A physical exam can provide information about possible signs of mesothelioma and other health problems. Patients with pleural mesotheliomas often have fluid in their chest cavity (pleural effusion) caused by the cancer. Fluid can build up in the abdominal cavity (ascites) in cases of peritoneal mesothelioma, or in the pericardium (pericardial effusion) in cases of pericardial mesothelioma. Rarely, mesothelioma can develop in the groin and look like a hernia. All of these might be found during a physical exam.

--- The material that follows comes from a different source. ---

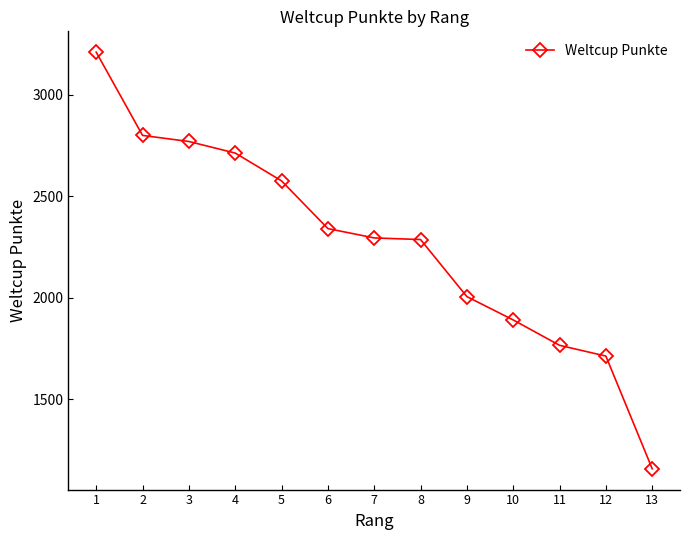

What is the change in value from 4 to 8?

-426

If symptoms and/or the results of the physical exam suggest a mesothelioma might be present, more involved tests will likely be done. These might include imaging tests, blood tests, and other procedures.
Imaging tests
Imaging tests use x-rays, radioactive particles, or magnetic fields to create pictures of the inside of your body. Imaging tests may be done for a number of reasons, including to help find a suspicious area that might be cancerous, to learn how far cancer may have spread, and to help determine if treatment has been effective.
Chest x-ray
This is often the first test done if someone has symptoms such as a constant cough or shortness of breath. It may show an abnormal thickening of the pleura, calcium deposits on the pleura, fluid in the space between the lungs and the chest wall, or changes in the lungs themselves as a result of asbestos exposure. These findings may also suggest a mesothelioma.
Computed tomography (CT) scan
The CT scan is an x-ray procedure that produces detailed cross-sectional images of your body. Instead of taking one picture, like a regular x-ray, a CT scanner takes many pictures as it rotates around you while you are lying on a narrow platform. A computer then combines these into images of slices of the part of your body that is being studied.

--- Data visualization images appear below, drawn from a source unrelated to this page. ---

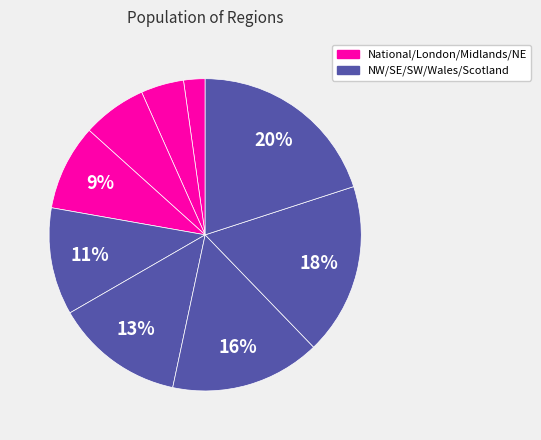

How many segments does this pie chart have?

9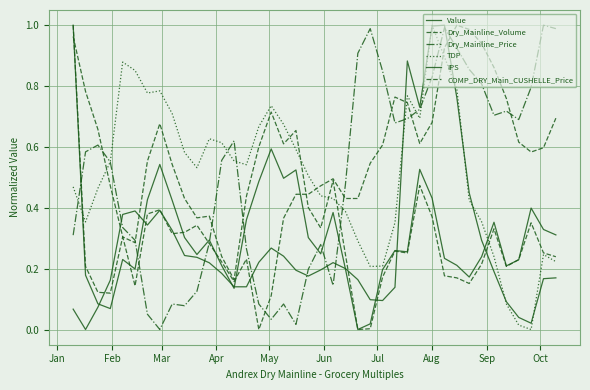

At which category does Dry_Mainline_Volume reach its first local peak?

May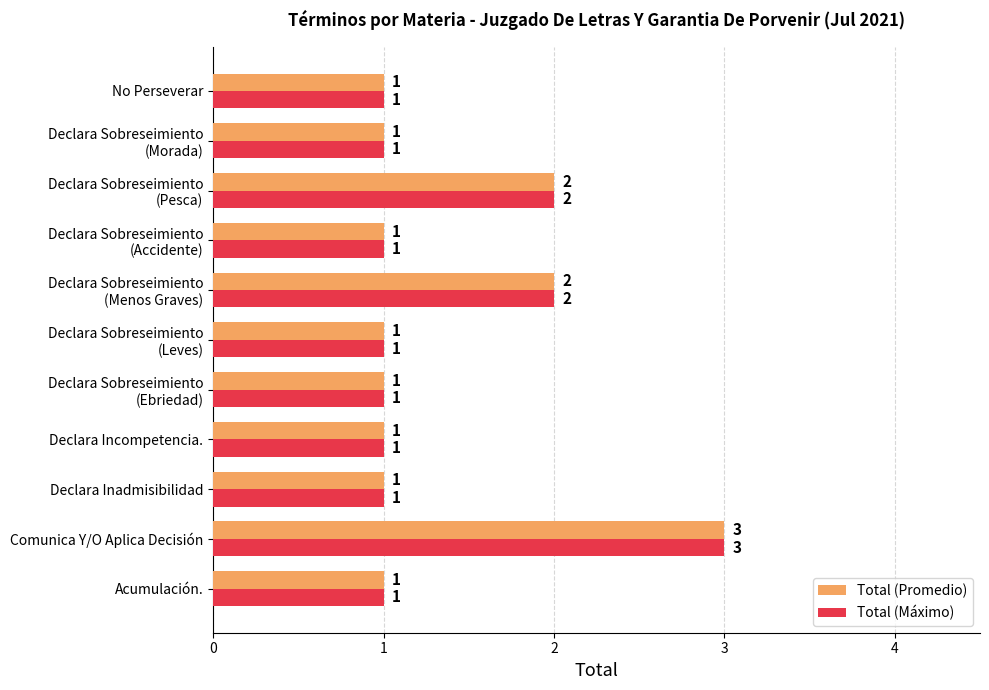

At which category is the sum across all series the highest?

Comunica Y/O Aplica Decisión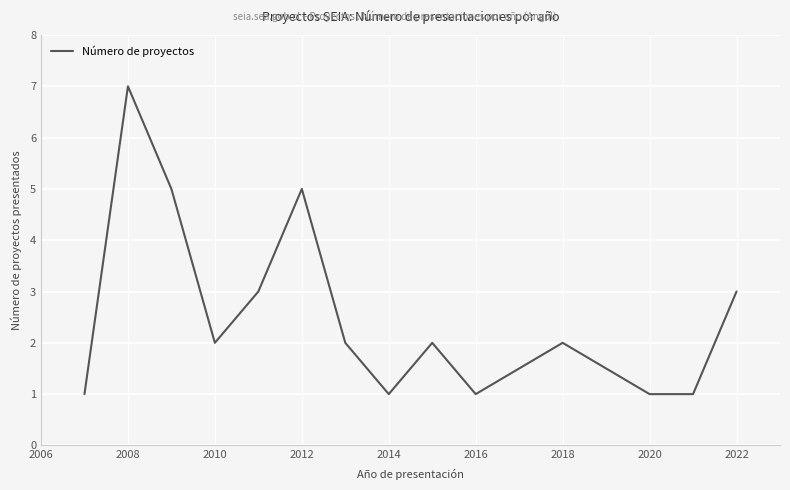

What is the greatest value displayed?

7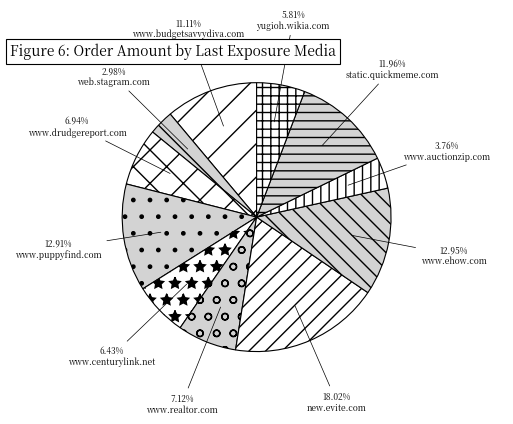

Which slice is the largest?

new.evite.com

CT scans are often used to help assess the likelihood that mesothelioma is present and help determine the exact location of the cancer. They can also help stage the cancer (determine the extent of its spread). For example, they can show if the cancer has spread to the liver or other organs. This can help to determine if surgery might be a treatment option. Finally, CT scans can be used to determine if treatment such as chemotherapy has been helpful in shrinking or slowing the growth of the cancer.
Prior to the scan, you may be asked to drink a contrast solution and/or get an intravenous (IV) injection of a contrast dye that helps better outline abnormal areas in the body. You may need an IV line through which the contrast dye is injected. The injection can cause some flushing (redness and warm feeling). Some people are allergic and get hives or, rarely, more serious reactions like trouble breathing and low blood pressure. Be sure to tell the doctor if you have ever had a reaction to any contrast material used for x-rays.
You need to lie still on a table while the scan is being done. During the test, the table moves in and out of the scanner, a ring-shaped machine that completely surrounds the table. You might feel a bit confined by the ring you have to lie in while the pictures are being taken.
In recent years, spiral CT (also known as helical CT) has become available in many medical centers. This type of CT scan uses a faster machine. The scanner part of the machine rotates around the body continuously, allowing doctors to collect the images much more quickly than standard CT. As a result, you do not have to hold your breath for as long while the image is taken. This lowers the chance of blurred images occurring as a result of breathing motion. It also lowers the dose of radiation received during the test. The slices it images are thinner, which yields more detailed pictures.